2a. Modern day imperialism

Modern day imperialism

we have to know that politics is quite involved. Congo for example, the country that I come from, there have been more than three and half million dead…now there’s a representation of the United Nations in the war zone. What we didn’t hear…officially and unofficially…[the UN have] been the one that have been facilitating the different groups [that are fighting]…if they know that there’s gold, there’s coltan…and [they can take it] for free…[then they think] we have to leave that chaos as long as it takes (refugee man, arrived in Britain in 2002)

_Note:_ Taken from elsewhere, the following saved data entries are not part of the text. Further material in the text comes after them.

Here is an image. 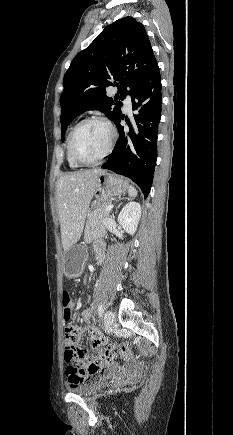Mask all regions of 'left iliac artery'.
I'll use <instances>...</instances> for the list:
<instances>
[{"label":"left iliac artery","mask_w":233,"mask_h":435,"mask_svg":"<svg viewBox=\"0 0 233 435\" xmlns=\"http://www.w3.org/2000/svg\"><path fill=\"white\" fill-rule=\"evenodd\" d=\"M103 312H104V306L102 304H100L98 306V315H99V317H102Z\"/></svg>","instance_id":"obj_1"}]
</instances>
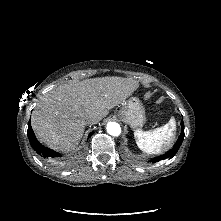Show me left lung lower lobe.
Wrapping results in <instances>:
<instances>
[{"mask_svg": "<svg viewBox=\"0 0 221 221\" xmlns=\"http://www.w3.org/2000/svg\"><path fill=\"white\" fill-rule=\"evenodd\" d=\"M181 127H182L181 134L177 142L174 144L173 148L170 149L166 154L152 159L150 162L156 163L157 161L164 160L166 158L171 159L177 153L184 139V123L183 122H181Z\"/></svg>", "mask_w": 221, "mask_h": 221, "instance_id": "obj_1", "label": "left lung lower lobe"}]
</instances>
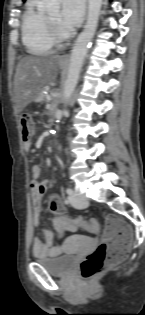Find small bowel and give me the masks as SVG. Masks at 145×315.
Wrapping results in <instances>:
<instances>
[{"instance_id":"obj_1","label":"small bowel","mask_w":145,"mask_h":315,"mask_svg":"<svg viewBox=\"0 0 145 315\" xmlns=\"http://www.w3.org/2000/svg\"><path fill=\"white\" fill-rule=\"evenodd\" d=\"M32 147V142L27 141L24 143V149L29 151ZM31 181H30V192L32 196L33 203V217L32 224L34 226H38L40 223V214L42 210V198L47 191V181H39L41 176V169L39 166H32L31 170ZM62 202V201H61ZM61 207H65L63 203H61ZM53 225L55 230L59 235H62L68 231H76L78 226L75 221L69 219H57L55 217L53 221ZM43 240L34 237L32 240V252L36 257H56L62 253V247L56 246L55 242L58 238L56 234H54L50 230H43Z\"/></svg>"}]
</instances>
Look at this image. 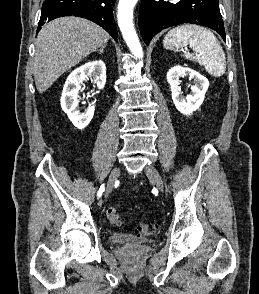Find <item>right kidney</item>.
Returning a JSON list of instances; mask_svg holds the SVG:
<instances>
[{
	"instance_id": "ca27d5eb",
	"label": "right kidney",
	"mask_w": 259,
	"mask_h": 294,
	"mask_svg": "<svg viewBox=\"0 0 259 294\" xmlns=\"http://www.w3.org/2000/svg\"><path fill=\"white\" fill-rule=\"evenodd\" d=\"M90 77L98 89H103L106 84V67L101 60L85 63L70 73L68 76L61 96V107L68 115L73 125L78 129H84L91 121L95 106L89 104L84 112L78 109V91L82 81Z\"/></svg>"
}]
</instances>
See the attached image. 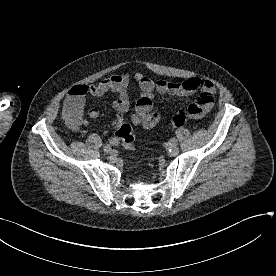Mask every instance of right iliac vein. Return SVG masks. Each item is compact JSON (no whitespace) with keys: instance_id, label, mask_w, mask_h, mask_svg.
Here are the masks:
<instances>
[{"instance_id":"right-iliac-vein-1","label":"right iliac vein","mask_w":276,"mask_h":276,"mask_svg":"<svg viewBox=\"0 0 276 276\" xmlns=\"http://www.w3.org/2000/svg\"><path fill=\"white\" fill-rule=\"evenodd\" d=\"M104 151H105L106 153H111V151H112V146L109 145V144L105 145V146H104Z\"/></svg>"}]
</instances>
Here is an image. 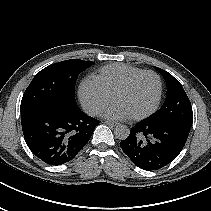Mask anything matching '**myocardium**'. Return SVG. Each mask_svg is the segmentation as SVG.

In the first decades of the twentieth century, Lenin observed the growth of industry and the concentration of production in ever-larger industries to be ‘one of the most characteristic features of capitalism’,[1] tending towards increasingly uneven development between capital-intensive imperialist countries and materially underdeveloped oppressed countries, and constituting a distinct stage of capitalism as monopoly increasingly replaced free competition. Imperialist finance capital is composed of a fusion of manufacturing and banking capital, organised in companies whose operations are multinational but whose control and ownership remain concentrated in particular advanced capitalist countries. These countries become increasingly wealthy as a result of returns on capital invested in poor and less industrially-developed countries. This creates a situation that, at a high level of abstraction, can be characterised as a division of the world between imperialist, oppressor countries, where ownership and control of capital is concentrated, and oppressed, impoverished countries, whose economic development is held back and whose labour and resources are systematically plundered to the benefit of imperialist countries. These inter-national processes play a major role in shaping class relations within Britain, embedded in every aspect of life, from food and energy prices to occupational patterns to the character of Britain’s trade unions. The international is not just ‘out there’, it is also ‘here’ at a local level.[2] Racism plays a central role in mediating the contradictions inherent in imperialism, by providing ideological cover for international inequalities and justification for the British state’s interference in oppressed countries, whose populations are frequently portrayed as too violent, corrupt or lazy to fully govern themselves.

In the last decades of the twentieth century, the imperialist character of capitalism intensified, taking on new and expansive forms. High rates of return on investments in oppressed countries have played a crucial role in raising the average rate of profit and thereby generating the incentives to invest, which are necessary for continued capital circulation. This is vital both for the functioning of the capitalist system as a whole and for the prosperity of imperialist countries such as Britain. In 2005, Britain received an average rate of return of 5.0% on investments in oppressed, materially underdeveloped countries, while countries investing in Britain received an average rate of return of only 2.6%.[3] To illustrate the conditions of super-exploitation that this represents, consider Apple’s iPhone: 22% of profits on this commodity are generated through the labour cost savings by carrying out assembly in China instead of the US. Apple makes these savings by outsourcing the assembly process to a company called Foxconn, which employs hundreds of thousands of workers at its plant in Shenzhen, working for around 83 US cents per hour, for long hours, with workers living at the factory for months at a time.[4] Conditions are so bad that in 2011, following the eleventh worker’s suicide the company erected nets below dormitory windows. In 2012 workers at the plant fought back and riot police were sent in. This is the basis of the super-profits that are increasingly essential to the success of the capitalist economies of imperialist countries such as the US and Britain. Between 1997 and 2007, Britain’s overseas assets tripled, reaching £6,357.9 billion, more than four and a half times Britain’s Gross Domestic Product (GDP),[5] and have continued to grow since then. This level of super-exploitation demonstrates the particularly parasitic relationship Britain has with other countries.


[1] Lenin, V. I. ([1916] 1975). Imperialism, the Highest Stage of Capitalism. Moscow: Progress Publishers.

[2] Dominelli, L. (2000). ‘International Comparisons in Social Work’, in Innovative Education and Training for Care Professionals, edited by R. Pierce and J. Weinstock. London: Jessica Kingsley,

[3] Whitaker, S. (2006). ‘The UK international investment position’. Bank of England Quarterly Bulletin(Q3), 290-296.

[4] Foster, J. B., et al. (2011). ‘The Global Reserve Army of Labor and the New Imperialism’. Monthly Review, 11(1), 1-31.

[5] Madden, K. (2009). ‘Coordinated Portfolio Investment Survey, 2002 to 2007’. Economic and Labour Market Review, 3(11), 16-23.